13.1 When passing on goods delivered by LOGICDATA to third parties (as well as any related documentation, regardless of the method of provision or the services performed by LOGICDATA [including technical support of any kind]), Buyer must comply with the applicable regulations of national and international (re-)export provisions. In any case, Buyer must observe the (re-)export provisions of LOGICDATA ’s country of residence, the European Union and the United States of America.

13.2 If necessary for export controls, Buyer must provide LOGICDATA with all necessary information immediately after being requested to do so, for example, information about the final recipient, final destination and purpose of the goods or Services.


14.1 All disputes from and in connection with this contract, including the question of its valid establishment and its pre-effects and consequences, shall be subject to Austrian law. The applicability of all bi- and multilateral agreements regarding the purchase of movable objects as well as the private international law (IPRG) and particularly the applicability of the United Nations Convention on Contracts for the International Sale of Goods (CISG) shall be explicitly ruled out.

14.2 The exclusive competence of the court that is objectively competent for Graz is agreed upon for all disputes from and in connection with this contract. LOGICDATA shall however be authorised at its own discretion to also file a suit at the general legal domicile of the supplier.

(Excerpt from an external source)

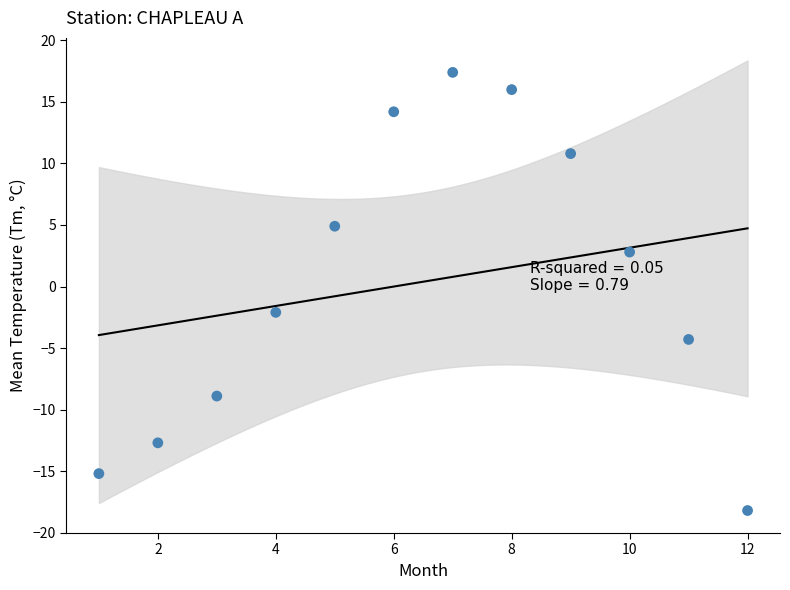

What Y value in the scatter plot is closest to 0?

-2.1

15.1 There shall be no verbal collateral agreements. All agreements, subsequent changes, additions and collateral agreements must be in written form for them to be valid. This shall also be applicable for the renouncement of the written form requirement. Declarations via e-mail and fax shall meet the written form requirement.

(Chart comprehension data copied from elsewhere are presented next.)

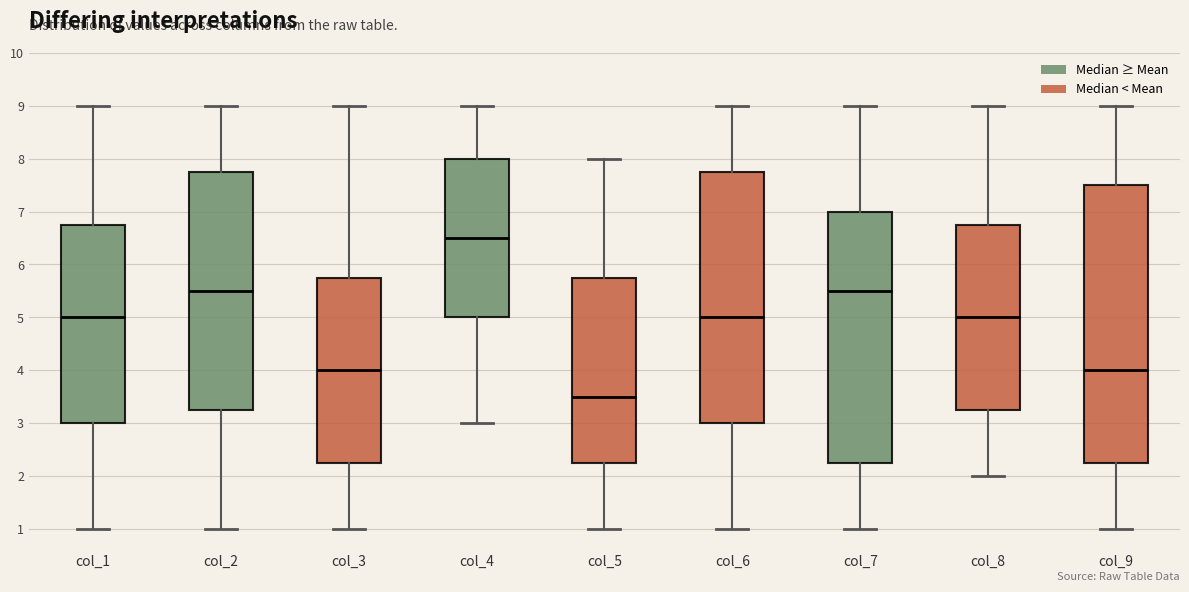

Reading left to right, read every box against the y-axis: the position of its median line, the range the box covers, and the ends of its whiskers. The values are not printed on the chart, so give them approximately, as read against the axis.

col_1: median 5.0, box 3.0 to 6.8, whiskers 1.0 to 9.0
col_2: median 5.5, box 3.3 to 7.8, whiskers 1.0 to 9.0
col_3: median 4.0, box 2.3 to 5.8, whiskers 1.0 to 9.0
col_4: median 6.5, box 5.0 to 8.0, whiskers 3.0 to 9.0
col_5: median 3.5, box 2.3 to 5.8, whiskers 1.0 to 8.0
col_6: median 5.0, box 3.0 to 7.8, whiskers 1.0 to 9.0
col_7: median 5.5, box 2.3 to 7.0, whiskers 1.0 to 9.0
col_8: median 5.0, box 3.3 to 6.8, whiskers 2.0 to 9.0
col_9: median 4.0, box 2.3 to 7.5, whiskers 1.0 to 9.0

15.2 If some regulations of these GTCD are fully or partially ineffective, this shall not affect the validity of the remaining regulations. An invalid regulation shall be replaced with a valid regulation, which comes closest to the content and purpose of the invalid regulation.

15.3 Buyer has to obey the Statement of Commitment for suppliers and subcontractors issued on the homepage of LOGICDATA ( and shall ensure its implementation.

15.4 The Parties expressly declare their intent to use their best efforts to comply with the following principles with respect to their services of their subcontractors: The parties respect and accept the cultural and social diversity of all nations and societies, support the fundamental right to freedom of association and the right to negotiations for collective bargaining agreements, stand up for the prohibition of any form of forced labour, human trafficking, and slavery, and for the abolition of any exploitation by child labour, they respect the right to adequate salaries, guarantee compliance with the applicable national regulations on working hours, and ensure a safe and healthy working environment for their staff (based on the Universal Declaration of Human Rights). The parties further undertake to take the required measures to avoid actions detrimental to the economy such as bribery and corruption.